Friday, January 06, 2006

The Stalls

I have to admit I'm not a very shy person. Sure, take me to a party I'll cling to you for dear life but after a glass of wine or two I'm with four new best friends discussing all sorts of personal details that I probably should keep to myself. I'm not bashful about my sex life, and am a very forward thinking, open minded individual (or so I'd like to believe.) You don't find me cringing in the corner when people discuss conversations "not fit for the dinner table." But one thing I can't adapt to in the bathroom stalls in the office.

Work is not like high school or college where there are so many people you can blend into the crowd. Each group is sub divided into their respective functions and are seated accordingly, which means that I sit among those I work with (makes sense doesn't it?) In the learning institutions one can bounce around groups of friends, from class room to class room and use the facilities whenever and where ever needed. If you enter one bathroom you're not necessarily going to see anyone you know, no less anyone at all. At work there is one bathroom near your area shared by all your same sex co-workers, each of whose names you know and daily interactions you depend on. This for me creates an issue.

Our bathrooms at work consist of four stalls, separated like any public rest room, i.e. a pieces for plexi glass not extending all the way to the floor with swinging doors that latch by turning a small knob from the inside. This construction is not conducive to privacy, your feet show through the bottom and small spaces where the door hinges allow anyone curious enough a view of who is inside. To pee in one of these is daunting enough. I sit knowing full well when anyone else is in the bathroom with me. I can recognize some by their shoes or their pant cuffs and have had the pleasure of experiencing the worst way of knowing when someone I work with has had asparagus for lunch. People socialize by the sinks, doing their makeup or brushing their hair. Some bring cell phones in the bathroom to have conversations that they don't want bosses to hear. Others brush their teeth after lunch ( a habit I should look into but know that I never will.) This makes using the facilities even more difficult for me, I have a shy bladder and have held in for more then five minutes while co-workers discuss niceties while using the toilet.

The last job I held, though dismal and dead ended had private bathrooms. There were so few people in the office that a stall situation wasn't needed. There were two private bathrooms with magazines and air freshener and fan vents that one could use at their discretion. I was still a bit horrified to enter said bathroom to find a lingering odor from the previous occupant. But here and now without such luxuries I am stuck. Yesterday was perhaps the worst. After being ill for a few days my stomach (let me put this delicately) was not right. Two days of consuming nothing but chicken broth, saltine crackers and Gatorade I had become a delicate flower succumbing to foods that I would have normally enjoyed heartily.

The overwhelming sensation of need overcame my shyness and I ran to the bathroom praying that I would find it empty.

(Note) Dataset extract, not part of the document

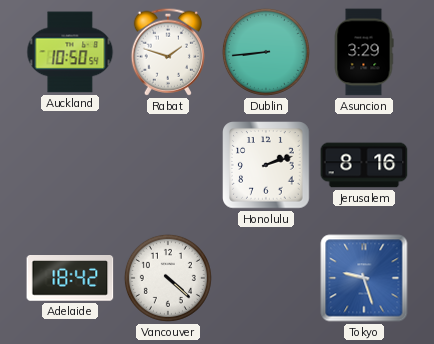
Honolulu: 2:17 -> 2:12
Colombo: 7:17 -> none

Lo and behold there it was, so precious and beautiful, the bathroom was completely abandoned and with great joy I made a mad dash for the last stall where I proceeded to, well do I have to say it? Just then a noise, heels clicking on the polished marble flooring. I strained to listen, tracking the noise, hoping that they would pass down the hall. They stopped, I panicked, the door clicked, I struggled and flushed.

Long story short, I sat in the bathroom for 15 minutes waiting for the stream of women coming in and going out to cease. I sweated a bit and pulled legs up hoping no one would recognize my shoes. I flushed several times but never left the stall. Once the traffic had ceased and I again had the bathroom to myself I finished and slunk out and slipped into my workstation hoping that no one a figured me out. I can't keep this up, I need a plan of action, I need a private bathroom. We are not animals, we should not be forced to perform our natural bodily functions in a group setting. Please some one let me know I'm not alone on this one.

5 Comments:

Blogger J said...

funny. reminds me of this postsecret entry: http://jispot.blogspot.com/2005/06/introducing-postsecret.html

7:08 PM  
Blogger J said...

coincidentally, i just read this now too. yeah, so you're def. not alone. i was going to write about something similar but now, i don't know. i'll look like a johnny come-lately. http://living-in-chinese-gitmo.blogspot.com/2006/01/sleep-deprivation-and-aftermath-of.html

7:37 PM  
Blogger DrinkingTea said...

You are not alone.

Here are a few posts I've written on similar things:

http://drinkingtea.blogspot.com/2004/06/why-i-am-dehydrated.html
http://drinkingtea.blogspot.com/2005/01/mad-shitter-explained-telemarketing.html
http://drinkingtea.blogspot.com/2005/10/poopoo-escape-dance.html

10:26 AM  
Blogger Miss Devylish said...

Girl.. I'm so sorry! No, you're not alone. I so have bathroom issues. My best friend and I bonded over this too. What is WITH the spaces between the doors? Do they not know to make them closer? Why do people INSIST on peeking in?? What is UP w/ that?? I wish we all had private bathrooms tho.. wow.. that would be lovely!

3:46 PM  
Anonymous Anonymous said...

T,

I just wanted to say I enjoy reading your blog. Keep it coming!